▶ ASSIGNED TASK
Turn every line of text in the records below into a Markdown table with the columns No. and Text, numbering the lines and leaving out any blank ones. Keep the pictures out of the answer.
#### TASK DATA
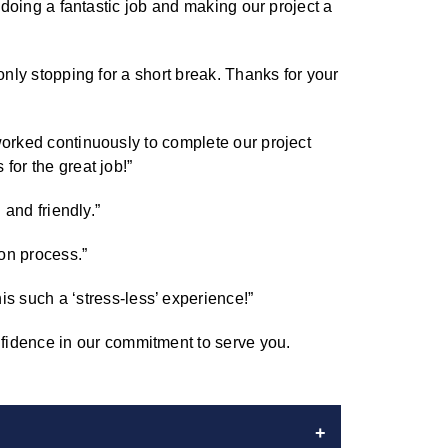
r doing a fantastic job and making our project a
only stopping for a short break. Thanks for your
worked continuously to complete our project
for the great job!”
 and friendly.”
on process.”
 such a ‘stress-less’ experience!”
fidence in our commitment to serve you.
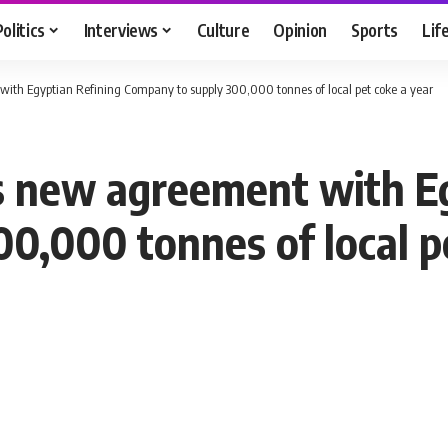
Politics
Interviews
Culture
Opinion
Sports
Lif
th Egyptian Refining Company to supply 300,000 tonnes of local pet coke a year
s new agreement with Eg
0,000 tonnes of local p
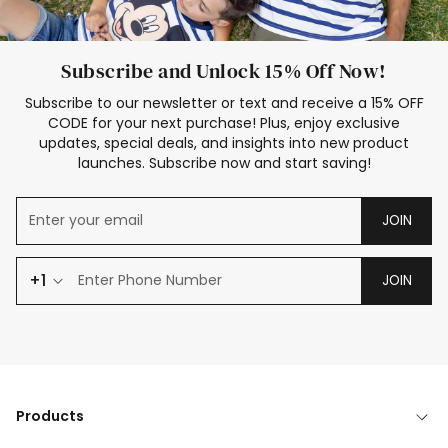
Subscribe and Unlock 15% Off Now!
Subscribe to our newsletter or text and receive a 15% OFF
CODE for your next purchase! Plus, enjoy exclusive
updates, special deals, and insights into new product
launches. Subscribe now and start saving!
JOIN
+1
JOIN
Products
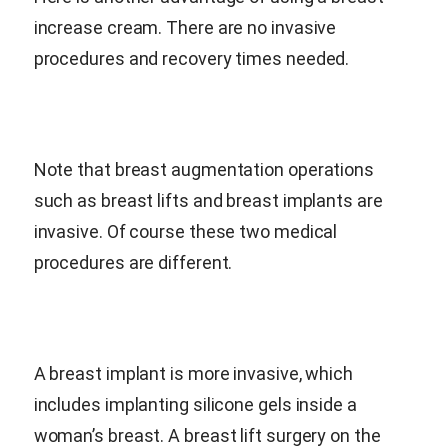
increase cream. There are no invasive
procedures and recovery times needed.
Note that breast augmentation operations
such as breast lifts and breast implants are
invasive. Of course these two medical
procedures are different.
A breast implant is more invasive, which
includes implanting silicone gels inside a
woman’s breast. A breast lift surgery on the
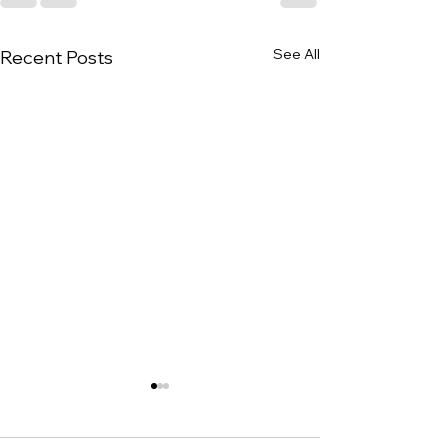
See All
Recent Posts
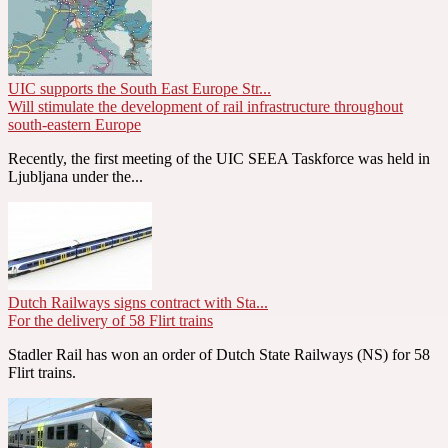
UIC supports the South East Europe Str...
Will stimulate the development of rail infrastructure throughout
south-eastern Europe
Recently, the first meeting of the UIC SEEA Taskforce was held in
Ljubljana under the...
Dutch Railways signs contract with Sta...
For the delivery of 58 Flirt trains
Stadler Rail has won an order of Dutch State Railways (NS) for 58
Flirt trains.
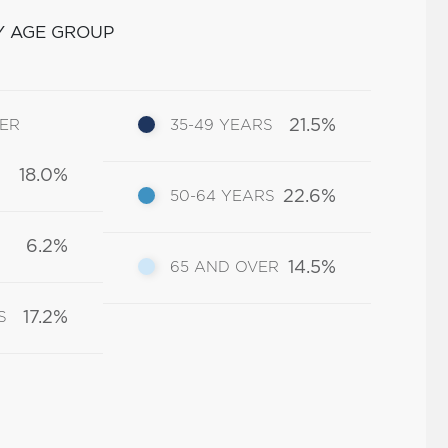
Y AGE GROUP
21.5%
DER
35-49 YEARS
18.0%
22.6%
50-64 YEARS
6.2%
14.5%
65 AND OVER
17.2%
S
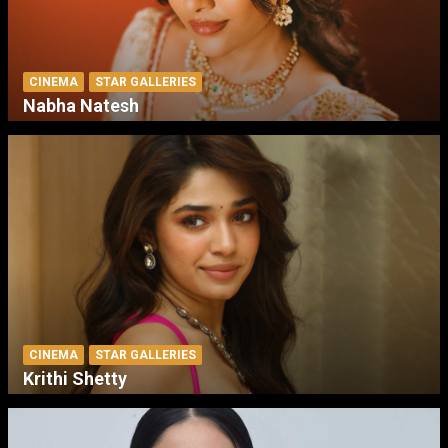
CINEMA
STAR GALLERIES
Nabha Natesh
CINEMA
STAR GALLERIES
Krithi Shetty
########
▶ RESPONSE
| No. | Text |
|---|---|
| 1 | r doing a fantastic job and making our project a |
| 2 | only stopping for a short break. Thanks for your |
| 3 | worked continuously to complete our project |
| 4 | for the great job!” |
| 5 |  and friendly.” |
| 6 | on process.” |
| 7 |  such a ‘stress-less’ experience!” |
| 8 | fidence in our commitment to serve you. |
| 9 | Politics |
| 10 | Interviews |
| 11 | Culture |
| 12 | Opinion |
| 13 | Sports |
| 14 | Lif |
| 15 | th Egyptian Refining Company to supply 300,000 tonnes of local pet coke a year |
| 16 | s new agreement with Eg |
| 17 | 0,000 tonnes of local p |
| 18 | Subscribe and Unlock 15% Off Now! |
| 19 | Subscribe to our newsletter or text and receive a 15% OFF |
| 20 | CODE for your next purchase! Plus, enjoy exclusive |
| 21 | updates, special deals, and insights into new product |
| 22 | launches. Subscribe now and start saving! |
| 23 | JOIN |
| 24 | +1 |
| 25 | JOIN |
| 26 | Products |
| 27 | increase cream. There are no invasive |
| 28 | procedures and recovery times needed. |
| 29 | Note that breast augmentation operations |
| 30 | such as breast lifts and breast implants are |
| 31 | invasive. Of course these two medical |
| 32 | procedures are different. |
| 33 | A breast implant is more invasive, which |
| 34 | includes implanting silicone gels inside a |
| 35 | woman’s breast. A breast lift surgery on the |
| 36 | See All |
| 37 | Recent Posts |
| 38 | UIC supports the South East Europe Str... |
| 39 | Will stimulate the development of rail infrastructure throughout |
| 40 | south-eastern Europe |
| 41 | Recently, the first meeting of the UIC SEEA Taskforce was held in |
| 42 | Ljubljana under the... |
| 43 | Dutch Railways signs contract with Sta... |
| 44 | For the delivery of 58 Flirt trains |
| 45 | Stadler Rail has won an order of Dutch State Railways (NS) for 58 |
| 46 | Flirt trains. |
| 47 | Y AGE GROUP |
| 48 | 21.5% |
| 49 | DER |
| 50 | 35-49 YEARS |
| 51 | 18.0% |
| 52 | 22.6% |
| 53 | 50-64 YEARS |
| 54 | 6.2% |
| 55 | 14.5% |
| 56 | 65 AND OVER |
| 57 | 17.2% |
| 58 | S |
| 59 | CINEMA |
| 60 | STAR GALLERIES |
| 61 | Nabha Natesh |
| 62 | CINEMA |
| 63 | STAR GALLERIES |
| 64 | Krithi Shetty |